*WORK REQUIRED*. Arrange the lines of this listing as a numbered list, leaving out any blank lines.

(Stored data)

# # # # #

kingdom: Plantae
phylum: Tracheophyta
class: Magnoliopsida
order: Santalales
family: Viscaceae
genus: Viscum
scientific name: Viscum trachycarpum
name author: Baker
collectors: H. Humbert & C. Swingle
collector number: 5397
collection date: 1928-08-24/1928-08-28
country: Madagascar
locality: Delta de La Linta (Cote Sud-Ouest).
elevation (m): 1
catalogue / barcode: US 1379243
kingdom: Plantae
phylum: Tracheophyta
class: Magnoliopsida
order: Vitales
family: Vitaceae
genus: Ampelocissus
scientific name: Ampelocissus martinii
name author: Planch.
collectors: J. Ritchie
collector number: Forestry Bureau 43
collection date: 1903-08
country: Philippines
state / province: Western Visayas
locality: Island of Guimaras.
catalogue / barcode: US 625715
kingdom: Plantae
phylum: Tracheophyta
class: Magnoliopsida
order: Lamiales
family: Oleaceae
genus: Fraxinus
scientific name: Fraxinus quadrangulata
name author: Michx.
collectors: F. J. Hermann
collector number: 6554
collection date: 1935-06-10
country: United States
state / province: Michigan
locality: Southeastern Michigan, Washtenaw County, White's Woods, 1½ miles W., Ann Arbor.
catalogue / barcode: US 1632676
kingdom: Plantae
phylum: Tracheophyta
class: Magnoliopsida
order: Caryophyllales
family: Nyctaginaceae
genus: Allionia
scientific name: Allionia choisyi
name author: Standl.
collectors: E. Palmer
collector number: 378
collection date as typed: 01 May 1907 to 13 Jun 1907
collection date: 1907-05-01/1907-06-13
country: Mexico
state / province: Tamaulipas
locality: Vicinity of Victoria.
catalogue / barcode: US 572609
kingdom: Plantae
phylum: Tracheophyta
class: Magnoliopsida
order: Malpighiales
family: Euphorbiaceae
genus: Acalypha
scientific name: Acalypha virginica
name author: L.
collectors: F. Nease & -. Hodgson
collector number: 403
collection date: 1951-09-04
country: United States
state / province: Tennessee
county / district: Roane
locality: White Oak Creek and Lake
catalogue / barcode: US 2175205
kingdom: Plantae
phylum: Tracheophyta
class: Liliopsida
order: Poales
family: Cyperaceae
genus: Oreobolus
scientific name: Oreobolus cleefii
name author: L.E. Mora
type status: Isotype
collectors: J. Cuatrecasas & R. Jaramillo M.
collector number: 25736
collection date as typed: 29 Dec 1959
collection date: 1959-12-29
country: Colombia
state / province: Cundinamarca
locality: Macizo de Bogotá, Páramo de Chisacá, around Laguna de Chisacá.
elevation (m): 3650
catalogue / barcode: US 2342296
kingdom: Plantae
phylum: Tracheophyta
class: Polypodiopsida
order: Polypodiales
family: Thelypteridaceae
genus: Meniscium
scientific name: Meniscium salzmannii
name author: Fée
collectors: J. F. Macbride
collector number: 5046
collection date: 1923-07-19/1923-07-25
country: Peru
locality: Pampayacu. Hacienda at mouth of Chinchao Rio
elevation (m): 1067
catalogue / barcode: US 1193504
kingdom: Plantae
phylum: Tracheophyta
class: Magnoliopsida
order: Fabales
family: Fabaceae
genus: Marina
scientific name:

# # # # #

*THE RESULT*.
1. kingdom: Plantae
2. phylum: Tracheophyta
3. class: Magnoliopsida
4. order: Santalales
5. family: Viscaceae
6. genus: Viscum
7. scientific name: Viscum trachycarpum
8. name author: Baker
9. collectors: H. Humbert & C. Swingle
10. collector number: 5397
11. collection date: 1928-08-24/1928-08-28
12. country: Madagascar
13. locality: Delta de La Linta (Cote Sud-Ouest).
14. elevation (m): 1
15. catalogue / barcode: US 1379243
16. kingdom: Plantae
17. phylum: Tracheophyta
18. class: Magnoliopsida
19. order: Vitales
20. family: Vitaceae
21. genus: Ampelocissus
22. scientific name: Ampelocissus martinii
23. name author: Planch.
24. collectors: J. Ritchie
25. collector number: Forestry Bureau 43
26. collection date: 1903-08
27. country: Philippines
28. state / province: Western Visayas
29. locality: Island of Guimaras.
30. catalogue / barcode: US 625715
31. kingdom: Plantae
32. phylum: Tracheophyta
33. class: Magnoliopsida
34. order: Lamiales
35. family: Oleaceae
36. genus: Fraxinus
37. scientific name: Fraxinus quadrangulata
38. name author: Michx.
39. collectors: F. J. Hermann
40. collector number: 6554
41. collection date: 1935-06-10
42. country: United States
43. state / province: Michigan
44. locality: Southeastern Michigan, Washtenaw County, White's Woods, 1½ miles W., Ann Arbor.
45. catalogue / barcode: US 1632676
46. kingdom: Plantae
47. phylum: Tracheophyta
48. class: Magnoliopsida
49. order: Caryophyllales
50. family: Nyctaginaceae
51. genus: Allionia
52. scientific name: Allionia choisyi
53. name author: Standl.
54. collectors: E. Palmer
55. collector number: 378
56. collection date as typed: 01 May 1907 to 13 Jun 1907
57. collection date: 1907-05-01/1907-06-13
58. country: Mexico
59. state / province: Tamaulipas
60. locality: Vicinity of Victoria.
61. catalogue / barcode: US 572609
62. kingdom: Plantae
63. phylum: Tracheophyta
64. class: Magnoliopsida
65. order: Malpighiales
66. family: Euphorbiaceae
67. genus: Acalypha
68. scientific name: Acalypha virginica
69. name author: L.
70. collectors: F. Nease & -. Hodgson
71. collector number: 403
72. collection date: 1951-09-04
73. country: United States
74. state / province: Tennessee
75. county / district: Roane
76. locality: White Oak Creek and Lake
77. catalogue / barcode: US 2175205
78. kingdom: Plantae
79. phylum: Tracheophyta
80. class: Liliopsida
81. order: Poales
82. family: Cyperaceae
83. genus: Oreobolus
84. scientific name: Oreobolus cleefii
85. name author: L.E. Mora
86. type status: Isotype
87. collectors: J. Cuatrecasas & R. Jaramillo M.
88. collector number: 25736
89. collection date as typed: 29 Dec 1959
90. collection date: 1959-12-29
91. country: Colombia
92. state / province: Cundinamarca
93. locality: Macizo de Bogotá, Páramo de Chisacá, around Laguna de Chisacá.
94. elevation (m): 3650
95. catalogue / barcode: US 2342296
96. kingdom: Plantae
97. phylum: Tracheophyta
98. class: Polypodiopsida
99. order: Polypodiales
100. family: Thelypteridaceae
101. genus: Meniscium
102. scientific name: Meniscium salzmannii
103. name author: Fée
104. collectors: J. F. Macbride
105. collector number: 5046
106. collection date: 1923-07-19/1923-07-25
107. country: Peru
108. locality: Pampayacu. Hacienda at mouth of Chinchao Rio
109. elevation (m): 1067
110. catalogue / barcode: US 1193504
111. kingdom: Plantae
112. phylum: Tracheophyta
113. class: Magnoliopsida
114. order: Fabales
115. family: Fabaceae
116. genus: Marina
117. scientific name:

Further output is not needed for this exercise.